J Cell Biol. 2011 May 16;193(4):667-76. doi: 10.1083/jcb.201010075. Epub 2011 May 9.
To maintain an intact barrier, epithelia eliminate dying cells by extrusion. During extrusion, a cell destined for apoptosis signals its neighboring cells to form and contract a ring of actin and myosin, which squeezes the dying cell out of the epithelium. Here, we demonstrate that the signal produced by dying cells to initiate this process is sphingosine-1-phosphate (S1P). Decreasing S1P synthesis by inhibiting sphingosine kinase activity or by blocking extracellular S1P access to its receptor prevented apoptotic cell extrusion. Extracellular S1P activates extrusion by binding the S1P(2) receptor in the cells neighboring a dying cell, as S1P(2) knockdown in these cells or its loss in a zebrafish mutant disrupted cell extrusion. Because live cells can also be extruded, we predict that this S1P pathway may also be important for driving delamination of stem cells during differentiation or invasion of cancer cells.

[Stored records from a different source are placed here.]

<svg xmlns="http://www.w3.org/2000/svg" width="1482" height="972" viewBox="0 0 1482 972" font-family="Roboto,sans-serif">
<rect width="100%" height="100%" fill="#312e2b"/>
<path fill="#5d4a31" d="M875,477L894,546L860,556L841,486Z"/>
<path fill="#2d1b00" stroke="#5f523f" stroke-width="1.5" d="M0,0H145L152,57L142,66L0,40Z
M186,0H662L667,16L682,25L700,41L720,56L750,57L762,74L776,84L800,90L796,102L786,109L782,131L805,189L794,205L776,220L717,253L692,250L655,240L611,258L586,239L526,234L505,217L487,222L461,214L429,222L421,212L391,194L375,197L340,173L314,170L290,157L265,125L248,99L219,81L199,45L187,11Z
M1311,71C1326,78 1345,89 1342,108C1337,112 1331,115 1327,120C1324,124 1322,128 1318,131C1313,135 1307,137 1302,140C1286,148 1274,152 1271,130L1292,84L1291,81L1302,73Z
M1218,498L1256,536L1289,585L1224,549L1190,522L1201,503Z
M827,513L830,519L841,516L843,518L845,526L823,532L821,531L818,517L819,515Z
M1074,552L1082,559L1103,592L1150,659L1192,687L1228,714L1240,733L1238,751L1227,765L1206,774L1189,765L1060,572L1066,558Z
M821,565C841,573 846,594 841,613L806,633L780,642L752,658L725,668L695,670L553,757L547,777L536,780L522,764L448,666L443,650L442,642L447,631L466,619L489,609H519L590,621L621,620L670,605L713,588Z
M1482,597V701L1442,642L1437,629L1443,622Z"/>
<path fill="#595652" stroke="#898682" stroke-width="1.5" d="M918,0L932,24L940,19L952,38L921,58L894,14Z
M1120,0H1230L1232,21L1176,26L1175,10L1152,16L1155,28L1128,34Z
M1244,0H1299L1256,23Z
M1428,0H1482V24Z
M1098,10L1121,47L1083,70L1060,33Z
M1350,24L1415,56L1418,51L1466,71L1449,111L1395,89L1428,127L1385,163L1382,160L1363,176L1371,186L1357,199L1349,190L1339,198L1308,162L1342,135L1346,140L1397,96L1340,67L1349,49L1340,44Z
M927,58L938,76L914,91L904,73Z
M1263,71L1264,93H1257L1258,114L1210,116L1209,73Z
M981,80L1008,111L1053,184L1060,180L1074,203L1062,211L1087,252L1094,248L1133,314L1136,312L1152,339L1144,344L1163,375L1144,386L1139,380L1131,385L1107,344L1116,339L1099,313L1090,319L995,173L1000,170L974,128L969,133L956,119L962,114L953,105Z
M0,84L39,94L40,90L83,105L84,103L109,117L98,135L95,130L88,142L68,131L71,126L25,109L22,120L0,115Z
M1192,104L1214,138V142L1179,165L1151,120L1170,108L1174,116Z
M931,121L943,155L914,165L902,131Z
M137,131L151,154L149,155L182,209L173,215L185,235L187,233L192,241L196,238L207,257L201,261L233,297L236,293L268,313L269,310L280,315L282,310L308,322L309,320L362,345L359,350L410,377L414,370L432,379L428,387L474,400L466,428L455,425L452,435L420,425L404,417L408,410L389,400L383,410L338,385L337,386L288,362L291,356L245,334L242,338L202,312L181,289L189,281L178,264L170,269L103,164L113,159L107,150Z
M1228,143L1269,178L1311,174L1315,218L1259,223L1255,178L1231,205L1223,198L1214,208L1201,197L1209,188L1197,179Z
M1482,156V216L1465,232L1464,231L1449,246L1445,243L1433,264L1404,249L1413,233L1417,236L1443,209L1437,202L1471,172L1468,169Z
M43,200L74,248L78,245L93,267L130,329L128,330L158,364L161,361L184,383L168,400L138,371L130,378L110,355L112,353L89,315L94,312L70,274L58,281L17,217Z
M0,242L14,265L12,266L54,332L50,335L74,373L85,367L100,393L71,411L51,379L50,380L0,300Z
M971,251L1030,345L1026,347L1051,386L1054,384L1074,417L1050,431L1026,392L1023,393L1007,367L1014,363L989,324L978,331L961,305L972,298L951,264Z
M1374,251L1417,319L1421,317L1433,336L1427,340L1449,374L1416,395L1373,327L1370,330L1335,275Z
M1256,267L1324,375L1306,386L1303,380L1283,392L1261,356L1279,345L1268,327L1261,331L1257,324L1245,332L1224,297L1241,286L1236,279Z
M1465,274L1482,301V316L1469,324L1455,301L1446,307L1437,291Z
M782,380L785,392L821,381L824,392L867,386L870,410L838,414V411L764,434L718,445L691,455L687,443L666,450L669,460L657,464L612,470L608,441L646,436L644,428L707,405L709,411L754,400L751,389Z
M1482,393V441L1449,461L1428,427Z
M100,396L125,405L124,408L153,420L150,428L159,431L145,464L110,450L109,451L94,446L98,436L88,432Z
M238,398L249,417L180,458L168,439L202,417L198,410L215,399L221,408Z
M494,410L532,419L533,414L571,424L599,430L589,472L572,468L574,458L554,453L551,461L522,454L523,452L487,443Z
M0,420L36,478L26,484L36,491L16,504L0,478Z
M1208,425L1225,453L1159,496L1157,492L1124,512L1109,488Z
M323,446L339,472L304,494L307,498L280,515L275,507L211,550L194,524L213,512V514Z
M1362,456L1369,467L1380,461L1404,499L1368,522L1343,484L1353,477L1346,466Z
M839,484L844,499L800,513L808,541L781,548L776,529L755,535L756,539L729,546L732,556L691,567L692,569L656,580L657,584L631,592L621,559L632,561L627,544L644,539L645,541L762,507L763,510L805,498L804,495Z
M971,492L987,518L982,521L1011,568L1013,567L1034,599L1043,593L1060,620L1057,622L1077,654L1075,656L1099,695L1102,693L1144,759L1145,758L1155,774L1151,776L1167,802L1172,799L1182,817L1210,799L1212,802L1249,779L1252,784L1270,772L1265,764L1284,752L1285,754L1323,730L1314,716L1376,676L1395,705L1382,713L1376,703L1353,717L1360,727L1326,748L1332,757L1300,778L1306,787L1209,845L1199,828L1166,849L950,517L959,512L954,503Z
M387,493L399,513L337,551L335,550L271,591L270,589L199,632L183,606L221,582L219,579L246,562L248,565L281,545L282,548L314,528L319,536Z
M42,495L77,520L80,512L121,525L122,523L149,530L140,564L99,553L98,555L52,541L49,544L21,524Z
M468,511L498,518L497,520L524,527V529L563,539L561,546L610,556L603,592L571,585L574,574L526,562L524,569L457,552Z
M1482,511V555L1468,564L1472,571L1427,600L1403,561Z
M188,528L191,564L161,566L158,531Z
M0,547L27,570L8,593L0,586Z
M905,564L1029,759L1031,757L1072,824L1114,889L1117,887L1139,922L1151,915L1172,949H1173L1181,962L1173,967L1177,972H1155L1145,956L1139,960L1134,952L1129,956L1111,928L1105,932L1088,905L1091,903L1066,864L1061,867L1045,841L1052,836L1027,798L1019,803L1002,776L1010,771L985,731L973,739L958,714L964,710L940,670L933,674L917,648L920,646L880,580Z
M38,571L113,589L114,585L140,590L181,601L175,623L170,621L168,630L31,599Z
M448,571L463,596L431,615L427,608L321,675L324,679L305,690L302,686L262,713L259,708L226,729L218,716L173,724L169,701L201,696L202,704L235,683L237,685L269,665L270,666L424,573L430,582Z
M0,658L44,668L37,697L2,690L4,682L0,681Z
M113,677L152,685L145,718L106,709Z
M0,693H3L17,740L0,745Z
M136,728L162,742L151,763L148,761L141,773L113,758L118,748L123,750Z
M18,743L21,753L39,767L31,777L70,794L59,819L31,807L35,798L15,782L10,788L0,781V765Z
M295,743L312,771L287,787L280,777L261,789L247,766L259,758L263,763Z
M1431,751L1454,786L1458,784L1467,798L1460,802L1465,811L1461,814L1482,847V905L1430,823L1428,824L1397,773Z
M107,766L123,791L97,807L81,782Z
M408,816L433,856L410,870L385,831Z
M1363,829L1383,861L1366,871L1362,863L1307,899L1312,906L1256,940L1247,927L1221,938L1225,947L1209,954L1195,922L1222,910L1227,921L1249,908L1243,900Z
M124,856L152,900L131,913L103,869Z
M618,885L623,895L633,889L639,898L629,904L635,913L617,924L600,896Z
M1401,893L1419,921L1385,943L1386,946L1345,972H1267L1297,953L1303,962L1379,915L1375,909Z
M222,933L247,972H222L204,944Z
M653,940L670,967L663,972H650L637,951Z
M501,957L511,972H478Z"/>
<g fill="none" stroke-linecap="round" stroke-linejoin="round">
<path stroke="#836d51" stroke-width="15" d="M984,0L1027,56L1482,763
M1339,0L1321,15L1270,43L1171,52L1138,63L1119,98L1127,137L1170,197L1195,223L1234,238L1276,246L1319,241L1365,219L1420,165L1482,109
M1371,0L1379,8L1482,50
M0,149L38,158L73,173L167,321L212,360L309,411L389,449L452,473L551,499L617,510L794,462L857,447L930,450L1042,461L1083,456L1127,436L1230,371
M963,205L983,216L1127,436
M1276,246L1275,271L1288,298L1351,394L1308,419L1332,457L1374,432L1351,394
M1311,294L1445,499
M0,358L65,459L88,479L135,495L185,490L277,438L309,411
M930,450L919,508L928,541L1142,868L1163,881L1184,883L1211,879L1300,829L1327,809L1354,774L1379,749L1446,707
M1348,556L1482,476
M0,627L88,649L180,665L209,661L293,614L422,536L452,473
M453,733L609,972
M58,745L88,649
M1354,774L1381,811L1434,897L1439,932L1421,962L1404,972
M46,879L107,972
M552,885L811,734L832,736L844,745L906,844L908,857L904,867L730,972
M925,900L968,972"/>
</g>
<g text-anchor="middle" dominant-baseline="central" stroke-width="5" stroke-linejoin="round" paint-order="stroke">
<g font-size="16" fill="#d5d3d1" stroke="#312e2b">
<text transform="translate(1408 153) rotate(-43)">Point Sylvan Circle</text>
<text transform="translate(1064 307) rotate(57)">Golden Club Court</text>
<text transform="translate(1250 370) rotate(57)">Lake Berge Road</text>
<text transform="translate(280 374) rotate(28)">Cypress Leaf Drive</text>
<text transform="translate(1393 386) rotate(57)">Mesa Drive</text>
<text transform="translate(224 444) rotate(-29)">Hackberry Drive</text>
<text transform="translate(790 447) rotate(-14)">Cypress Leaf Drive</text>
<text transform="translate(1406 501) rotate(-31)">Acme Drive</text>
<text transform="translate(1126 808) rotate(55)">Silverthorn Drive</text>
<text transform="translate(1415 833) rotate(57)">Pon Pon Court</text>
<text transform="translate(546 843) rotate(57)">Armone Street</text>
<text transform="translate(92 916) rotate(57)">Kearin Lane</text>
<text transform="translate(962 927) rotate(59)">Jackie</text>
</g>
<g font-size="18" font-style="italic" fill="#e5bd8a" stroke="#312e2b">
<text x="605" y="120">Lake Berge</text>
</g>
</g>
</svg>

为了保持完整的屏障,上皮细胞通过挤出的方式来消除死亡的细胞。在挤出过程中,即将凋亡的细胞会向其邻近细胞发出信号,形成并收缩肌动蛋白和肌球蛋白的环,将死亡的细胞从上皮细胞中挤出。在这里,我们证明了由死亡细胞产生的信号来启动这个过程的是鞘氨醇-1-磷酸(S1P)。通过抑制鞘氨醇激酶活性或阻断细胞外 S1P 与其受体的接触来减少 S1P 的合成,可防止凋亡细胞的挤出。细胞外 S1P 通过与邻近死亡细胞的 S1P(2)受体结合来激活挤出,因为在这些细胞中敲低 S1P(2)或在斑马鱼突变体中缺失 S1P(2)会破坏细胞挤出。因为活细胞也可以被挤出,我们预测这个 S1P 途径在干细胞分化或癌细胞侵袭过程中推动细胞分层时也可能很重要。